Raise your hand if you’ve ever been overwhelmed with the load of crap that’s on your calendar? Okay…crap may have been a bit harsh, but for real! Both of my hands are raised high up in the air right now…(and I’m typing this with my toes…joking, of course).
I can’t tell you how many times I’ve gotten frustrated with myself for scheduling so many dang things for my family & I. It always happens slowly & overtime so I don’t notice right away. But then once the weekend gets here, I’m wondering how in the HECK we’re going to get everything done that we need to. How are we going to make it to a birthday party, a baby shower, the grocery store, squeeze in Quincy’s nap, clean the house, do the umpteenth load of laundry & remember to feed ourselves? I mean seriously…it’s insane!
And then I get even MORE frustrated because 90% of what we have planned doesn’t include quality family time. And don’t get me wrong, this article is NOT to complain about the busy schedules we seem to keep, but it’s to talk about how society has made me (and I’m assuming others) feel that being busy is some sort of badge of honor.
Like the busier I am, the more important or accomplished or involved or whatever, I am. Busy people have so much going on because they have SO MUCH of their life together, right? No…not necessarily anyways.
I understand that there are busy seasons in life & there’s not much you can do other than to embrace the chaos, which I totally respect & can support. But what I cannot support & want to rid my life of is being busy for the sake of being busy. Not every moment of every day has to be planned & thought out & spoken for. I know…it sounds crazy coming from me, someone who loves to have everything planned down to the very last detail, but it’s true.
I have followed this idea of “the busier the better” but I’m so over it. Like so freaking over it. I blink and months go by, not days or weeks but legit months, but we’ve been so busy doing so many things that we never make time to relax or slow down.
I’ve always thought, if I’m so busy that must mean I’m being so productive. When in reality, the busier I am…the crankier, more exhausted & irritable I am. And what am I REALLY filling all my time with? What am I allowing to monopolize my life? Is it stuff that is going to feed my soul, that is going to have positive effects on my family? Or it just stuff?
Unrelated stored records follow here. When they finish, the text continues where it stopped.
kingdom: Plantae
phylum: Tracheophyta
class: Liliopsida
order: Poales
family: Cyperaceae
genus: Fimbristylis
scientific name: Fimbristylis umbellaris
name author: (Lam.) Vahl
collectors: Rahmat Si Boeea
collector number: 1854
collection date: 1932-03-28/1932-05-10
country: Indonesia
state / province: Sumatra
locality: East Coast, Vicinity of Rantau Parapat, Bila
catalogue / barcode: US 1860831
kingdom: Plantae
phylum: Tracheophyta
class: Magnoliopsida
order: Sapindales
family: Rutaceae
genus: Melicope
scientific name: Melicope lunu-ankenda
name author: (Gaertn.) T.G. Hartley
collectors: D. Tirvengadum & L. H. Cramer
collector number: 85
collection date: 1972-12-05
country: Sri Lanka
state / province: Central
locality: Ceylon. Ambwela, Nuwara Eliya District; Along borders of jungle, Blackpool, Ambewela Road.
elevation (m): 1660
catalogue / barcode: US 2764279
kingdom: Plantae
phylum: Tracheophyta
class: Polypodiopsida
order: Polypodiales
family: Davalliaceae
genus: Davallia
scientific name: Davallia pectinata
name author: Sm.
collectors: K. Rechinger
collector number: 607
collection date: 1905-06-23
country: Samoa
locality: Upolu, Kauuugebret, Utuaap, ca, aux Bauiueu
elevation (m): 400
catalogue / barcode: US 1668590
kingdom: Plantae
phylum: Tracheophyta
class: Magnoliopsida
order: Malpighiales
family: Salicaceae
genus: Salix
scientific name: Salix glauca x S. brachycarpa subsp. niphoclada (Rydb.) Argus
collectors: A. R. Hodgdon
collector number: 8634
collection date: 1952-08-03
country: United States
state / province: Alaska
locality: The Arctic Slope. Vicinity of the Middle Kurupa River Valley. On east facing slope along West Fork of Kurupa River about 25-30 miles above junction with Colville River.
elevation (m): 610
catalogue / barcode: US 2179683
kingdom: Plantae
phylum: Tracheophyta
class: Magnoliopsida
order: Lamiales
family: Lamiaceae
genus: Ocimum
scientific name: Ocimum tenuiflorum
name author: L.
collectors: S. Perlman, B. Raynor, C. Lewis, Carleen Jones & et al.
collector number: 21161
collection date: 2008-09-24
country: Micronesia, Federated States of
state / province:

Last weekend Jordan and I took Quincy to Fontenelle Forest to enjoy some nature! We’ve never been before & I was SO excited to spend some quality time just the three of us. I tried to go in with zero expectations since I had no idea how long Quincy would last (it was a scorcher that day) & I had no idea what exploring the trails would be like.
You guys…it was so much freaking fun. We let her run the show…if she wanted to stop & stare at a leaf for 10 minutes, we did. If she wanted to run down the trails barefoot, we let her. If she wanted to sit on the trail & listen to the birds chirp…we did it! It was so freeing to just be the three of us with no agenda & no plan but to enjoy each other.
That is the stuff I want to be “busy” with. That is the kind of thing I want to fill my weekends & evenings with. I know everyone says it, but Quincy is only going to be little once & we’re only going to be three of us for a short while longer. I want to spend as much time soaking up her sweetness as possible.
I want my weekends to be filled with nothing. So that it gives us the room to be together & to spend quality time enjoying each other’s company. I want to be “busy” with things that fill up my family’s love tank & bring us closer together. I want to be “busy” creating memories & hanging out with my kid(s) while they still want to be around me 🙂
So tell me…how do you spend your “busy” time with your family?
Thanks for stopping by, friends!
2 thoughts on “Busy Isn’t a Badge of Honor”
“When in reality, the busier I am…the crankier, more exhausted & irritable I am.” This is me as well. The last year (and a few months) have been a very busy season in life for me, and a stressful one, for sure, but I have recently discovered that things are settling down. I’m now having to recalibrate and get back to the relaxed existence I enjoyed before my youngest two were born. And it feels GOOD. 😀
It was nice to read this! Enjoy your family!! ❤ 🙂
I’m glad to hear that I’m not alone when it comes to being cranky & irritable when too many things are on my plate! Sometimes I’m too hard on myself, wondering why I can’t just deal with everything that life throws at me. But that’s not a healthy way to function!
I’m so glad that life has started to slow down a bit for you & that you’re enjoying a new rhythm with your family!
I sincerely appreciate all your sweet comments, Valerie!!